The defendant in Z.B., N.A. sought to parse the plaintiff’s claims for underpayment of wages under section 558 from the claims for strict penalties under that same Labor Code section. Its goal was to do the best it could by sending the wage claims to individual arbitration, thereby diffusing the class claims for wages, while leaving the representative action for strict penalties intact as required by Iskanian.

While the issue before the court was whether Iskanian applied to unpaid wage claims under section 558, which would have precluded the defendant’s attempt to eliminate the representative claims, the court actually decided that it need not reach that issue. Rather, the court ruled that private litigants cannot recover unpaid wages pursuant to section 558 at all.

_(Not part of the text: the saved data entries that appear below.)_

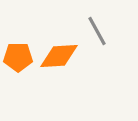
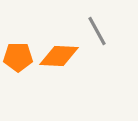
orange diamond: rotated 6 degrees clockwise
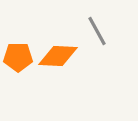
orange diamond: moved 1 px left
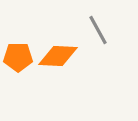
gray line: moved 1 px right, 1 px up
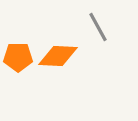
gray line: moved 3 px up
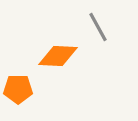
orange pentagon: moved 32 px down
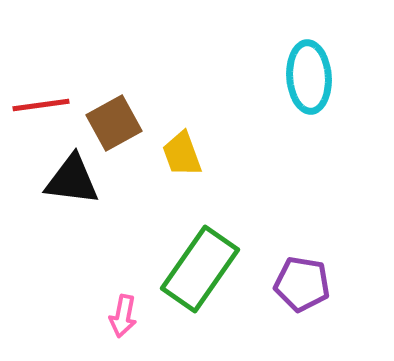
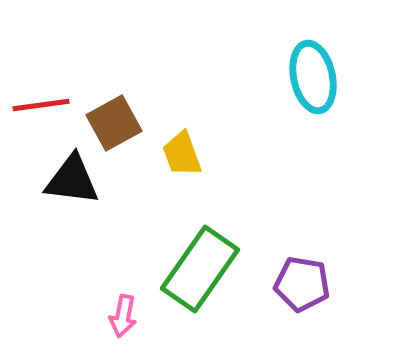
cyan ellipse: moved 4 px right; rotated 8 degrees counterclockwise
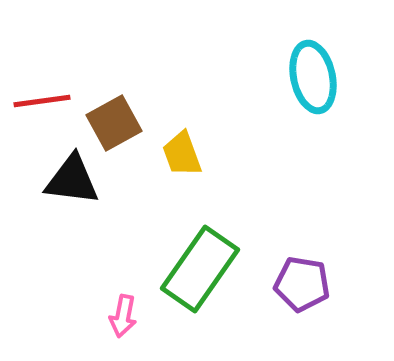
red line: moved 1 px right, 4 px up
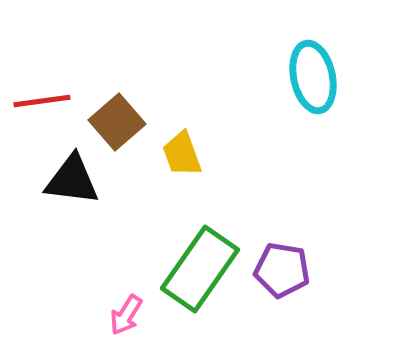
brown square: moved 3 px right, 1 px up; rotated 12 degrees counterclockwise
purple pentagon: moved 20 px left, 14 px up
pink arrow: moved 3 px right, 1 px up; rotated 21 degrees clockwise
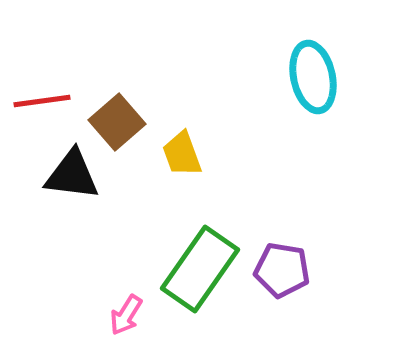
black triangle: moved 5 px up
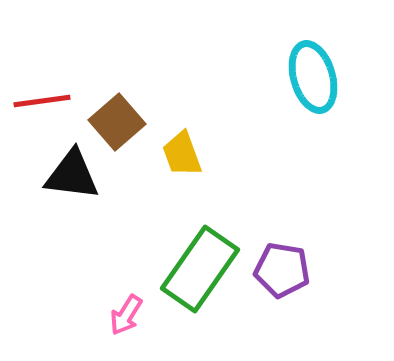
cyan ellipse: rotated 4 degrees counterclockwise
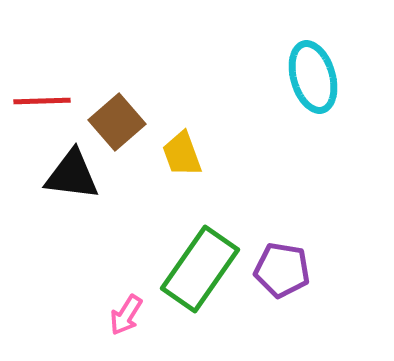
red line: rotated 6 degrees clockwise
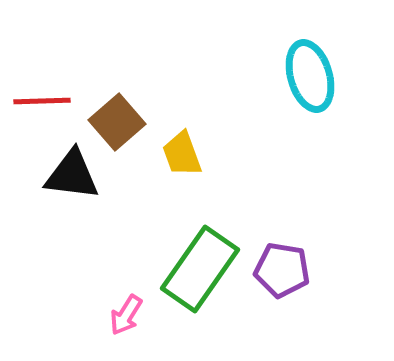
cyan ellipse: moved 3 px left, 1 px up
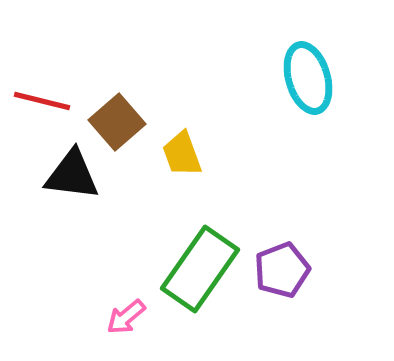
cyan ellipse: moved 2 px left, 2 px down
red line: rotated 16 degrees clockwise
purple pentagon: rotated 30 degrees counterclockwise
pink arrow: moved 2 px down; rotated 18 degrees clockwise
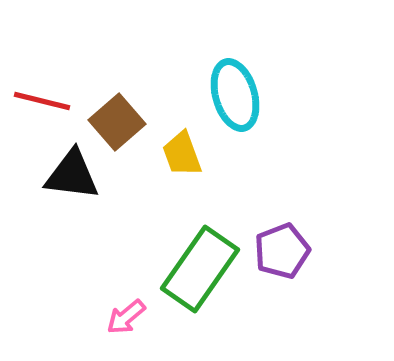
cyan ellipse: moved 73 px left, 17 px down
purple pentagon: moved 19 px up
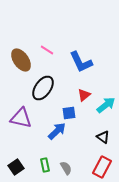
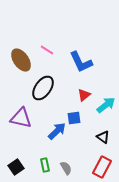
blue square: moved 5 px right, 5 px down
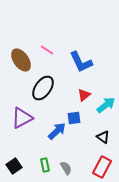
purple triangle: moved 1 px right; rotated 40 degrees counterclockwise
black square: moved 2 px left, 1 px up
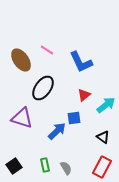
purple triangle: rotated 45 degrees clockwise
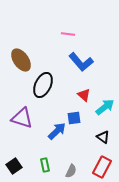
pink line: moved 21 px right, 16 px up; rotated 24 degrees counterclockwise
blue L-shape: rotated 15 degrees counterclockwise
black ellipse: moved 3 px up; rotated 10 degrees counterclockwise
red triangle: rotated 40 degrees counterclockwise
cyan arrow: moved 1 px left, 2 px down
gray semicircle: moved 5 px right, 3 px down; rotated 56 degrees clockwise
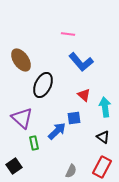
cyan arrow: rotated 60 degrees counterclockwise
purple triangle: rotated 25 degrees clockwise
green rectangle: moved 11 px left, 22 px up
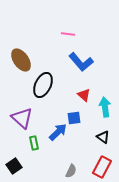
blue arrow: moved 1 px right, 1 px down
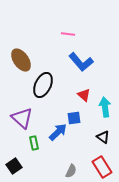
red rectangle: rotated 60 degrees counterclockwise
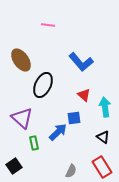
pink line: moved 20 px left, 9 px up
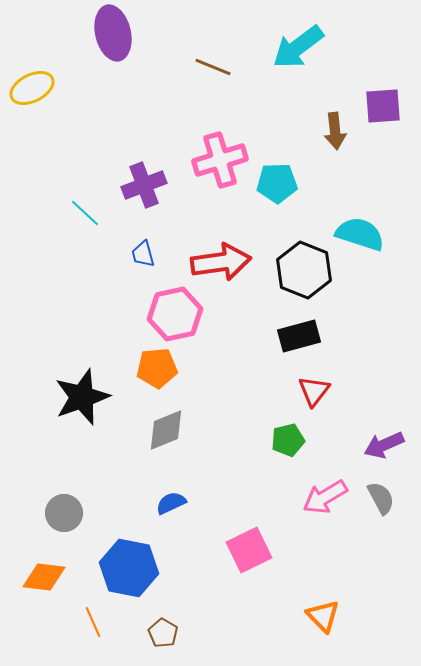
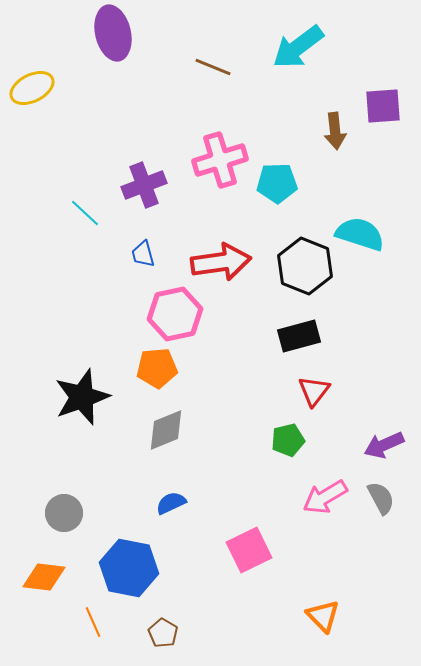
black hexagon: moved 1 px right, 4 px up
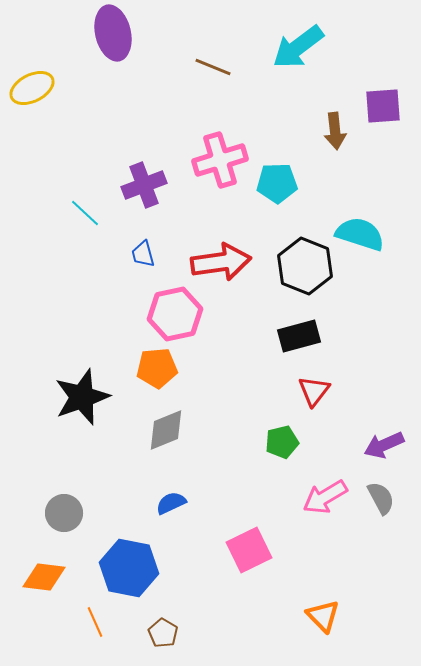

That ruling carries a subtle yet important impact for California employers who have entered into arbitration agreements with their employees that contain class action waivers. While employers can still face representative claims for strict penalties, and while employees will no doubt continue to seek allegedly unpaid wages under the several Labor Code provisions allowing such lawsuits, employers with enforceable arbitration agreements containing class action waivers now have a tool to avoid facing those wage claims on a class and/or representative basis.

Employers wishing to maximize that advantage should seek the counsel of experienced wage and hour attorneys to review their options in the ever-shifting landscape of California employment laws.